Collection entries:
:::

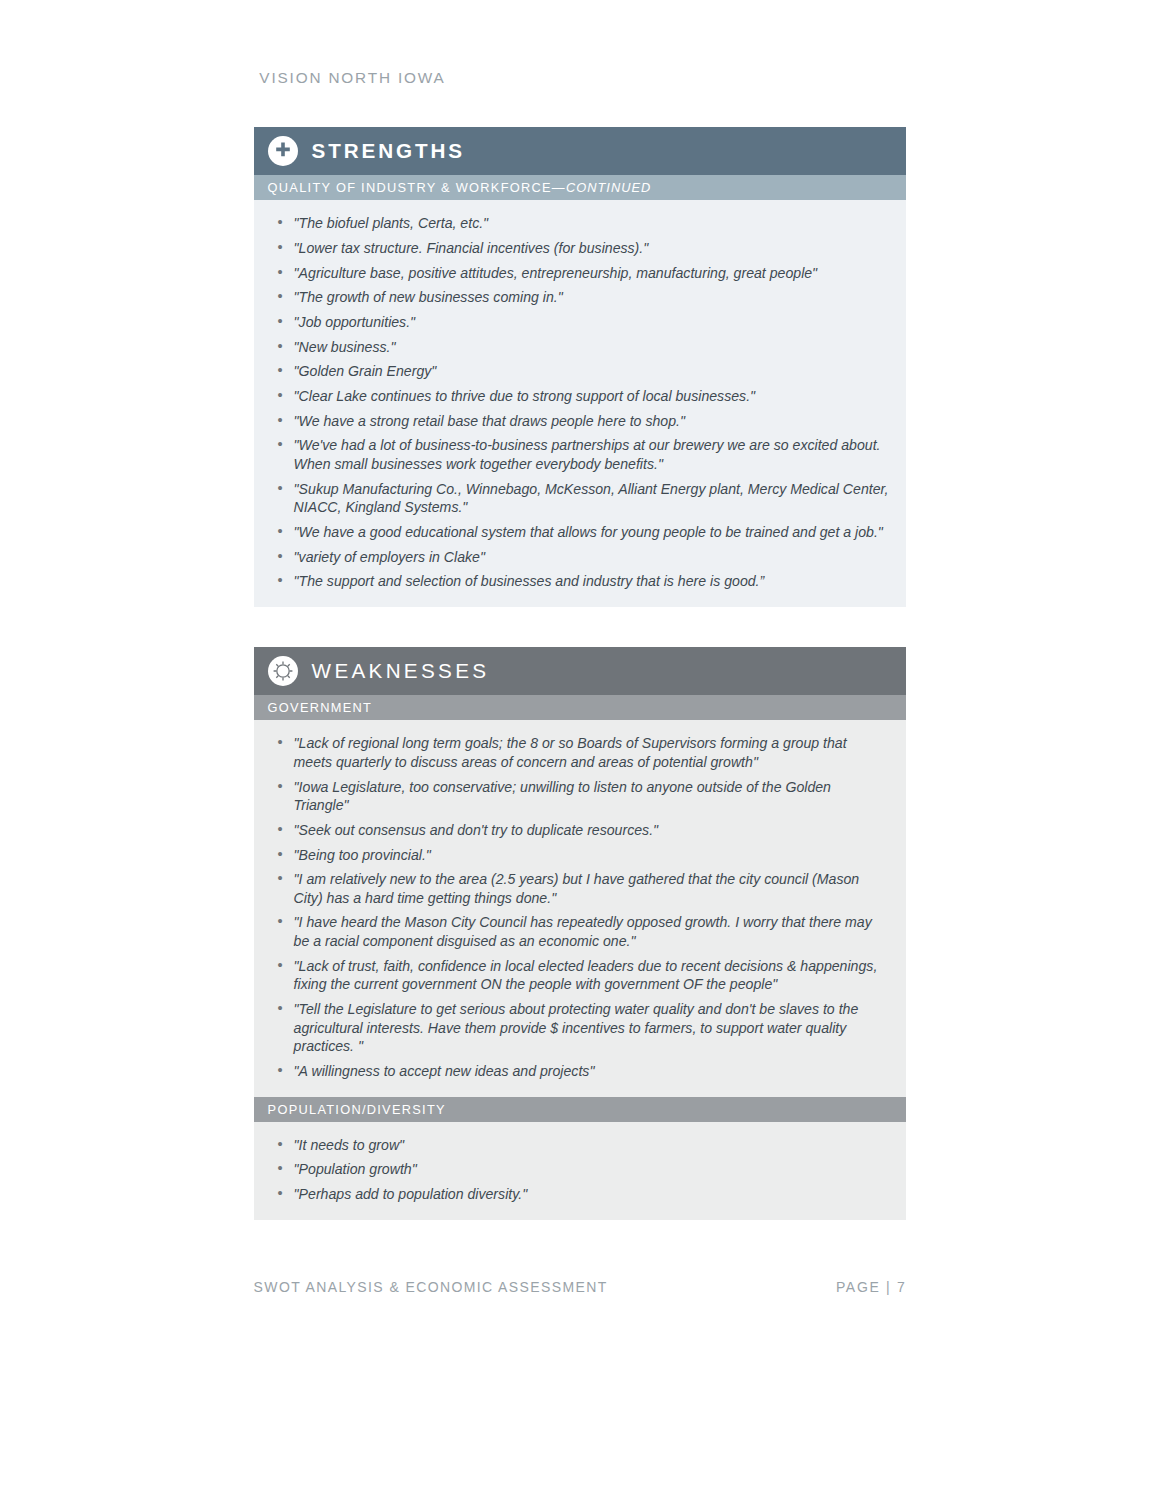Vision North Iowa
Strengths
Quality of Industry & Workforce—Continued
"The biofuel plants, Certa, etc."
"Lower tax structure. Financial incentives (for business)."
"Agriculture base, positive attitudes, entrepreneurship, manufacturing, great people"
"The growth of new businesses coming in."
"Job opportunities."
"New business."
"Golden Grain Energy"
"Clear Lake continues to thrive due to strong support of local businesses."
"We have a strong retail base that draws people here to shop."
"We've had a lot of business-to-business partnerships at our brewery we are so excited about. When small businesses work together everybody benefits."
"Sukup Manufacturing Co., Winnebago, McKesson, Alliant Energy plant, Mercy Medical Center, NIACC, Kingland Systems."
"We have a good educational system that allows for young people to be trained and get a job."
"variety of employers in Clake"
"The support and selection of businesses and industry that is here is good.”
Weaknesses
Government
"Lack of regional long term goals; the 8 or so Boards of Supervisors forming a group that meets quarterly to discuss areas of concern and areas of potential growth"
"Iowa Legislature, too conservative; unwilling to listen to anyone outside of the Golden Triangle"
"Seek out consensus and don't try to duplicate resources."
"Being too provincial."
"I am relatively new to the area (2.5 years) but I have gathered that the city council (Mason City) has a hard time getting things done."
"I have heard the Mason City Council has repeatedly opposed growth. I worry that there may be a racial component disguised as an economic one."
"Lack of trust, faith, confidence in local elected leaders due to recent decisions & happenings, fixing the current government ON the people with government OF the people"
"Tell the Legislature to get serious about protecting water quality and don't be slaves to the agricultural interests. Have them provide $ incentives to farmers, to support water quality practices. "
"A willingness to accept new ideas and projects"
Population/Diversity
"It needs to grow"
"Population growth"
"Perhaps add to population diversity."
SWOT Analysis & Economic Assessment
Page | 7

:::

- _Exercise brief_
Could you repeat every entry above exactly, with each picture omitted?

- _Expected answer_
Vision North Iowa
Strengths
Quality of Industry & Workforce—Continued
"The biofuel plants, Certa, etc."
"Lower tax structure. Financial incentives (for business)."
"Agriculture base, positive attitudes, entrepreneurship, manufacturing, great people"
"The growth of new businesses coming in."
"Job opportunities."
"New business."
"Golden Grain Energy"
"Clear Lake continues to thrive due to strong support of local businesses."
"We have a strong retail base that draws people here to shop."
"We've had a lot of business-to-business partnerships at our brewery we are so excited about. When small businesses work together everybody benefits."
"Sukup Manufacturing Co., Winnebago, McKesson, Alliant Energy plant, Mercy Medical Center, NIACC, Kingland Systems."
"We have a good educational system that allows for young people to be trained and get a job."
"variety of employers in Clake"
"The support and selection of businesses and industry that is here is good.”
Weaknesses
Government
"Lack of regional long term goals; the 8 or so Boards of Supervisors forming a group that meets quarterly to discuss areas of concern and areas of potential growth"
"Iowa Legislature, too conservative; unwilling to listen to anyone outside of the Golden Triangle"
"Seek out consensus and don't try to duplicate resources."
"Being too provincial."
"I am relatively new to the area (2.5 years) but I have gathered that the city council (Mason City) has a hard time getting things done."
"I have heard the Mason City Council has repeatedly opposed growth. I worry that there may be a racial component disguised as an economic one."
"Lack of trust, faith, confidence in local elected leaders due to recent decisions & happenings, fixing the current government ON the people with government OF the people"
"Tell the Legislature to get serious about protecting water quality and don't be slaves to the agricultural interests. Have them provide $ incentives to farmers, to support water quality practices. "
"A willingness to accept new ideas and projects"
Population/Diversity
"It needs to grow"
"Population growth"
"Perhaps add to population diversity."
SWOT Analysis & Economic Assessment
Page | 7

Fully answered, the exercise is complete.